Researchers at the Max Planck Institute of Quantum Optics (MPQ) are claiming a world first with a demonstration of a quantum switching network. The Institute reports data being exchanged successfully "with high efficiency and fidelity" between two quantum nodes installed in two separate labs, connected by a 60-metre long optical fibre.
This sounds straightforward enough, but is more impressive when you in mind how fragile quantum information is. If errors are to be kept out, and all the data retained, every element of a quantum network has to be under perfect control.
The breakthrough is in developing stationary nodes "that allow for the reversible exchange of quantum information", the Institute explains in its announcement.

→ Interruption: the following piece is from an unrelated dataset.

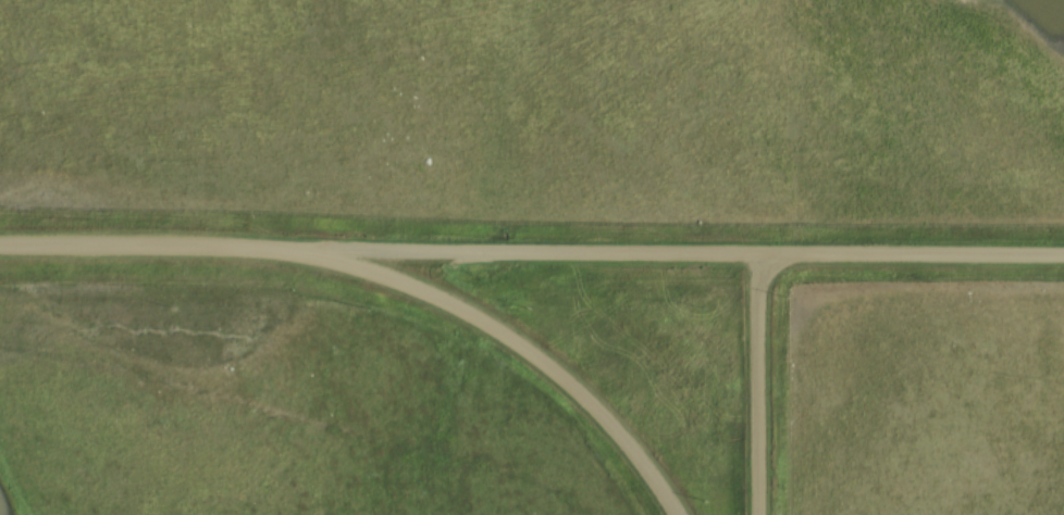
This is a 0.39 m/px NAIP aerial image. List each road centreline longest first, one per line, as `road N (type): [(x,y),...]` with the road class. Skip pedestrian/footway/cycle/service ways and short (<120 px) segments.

The experimental set up consists of two coupled single-atom nodes that are able to exchange single photons, thus communicating quantum information.
The MPQ explains that while atoms are the smallest possible node, and photons the best option as messengers, exchanging information between the two is not straightforward, and cannot be done with the atom in free space.
The trick, then, is to trap the atom in an optical cavity – two highly reflective mirrors positioned close together, facing each other. A photon entering the cavity bounces back and forth thousands of times. This makes its interaction with the captured atom much stronger, and making the atom more likely to absorb it coherently.
From the announcement: "The first experimental challenge was to quasi-permanently trap the atom in the cavity. This was achieved via fine-tuned laser beams, meaning the least disturbance of the atom. In the next step, the physicists achieved controlled emission of single photons from the trapped atom. Finally, they could prove that the single-atom-cavity system represents a perfect interface for storing the information encoded in a single photon, and they were able to transfer it onto a second single photon after a certain storage time."
MPQ says this work is a stepping stone on the way to a larger-scale quantum network. The work is published in the April 12 edition of Nature.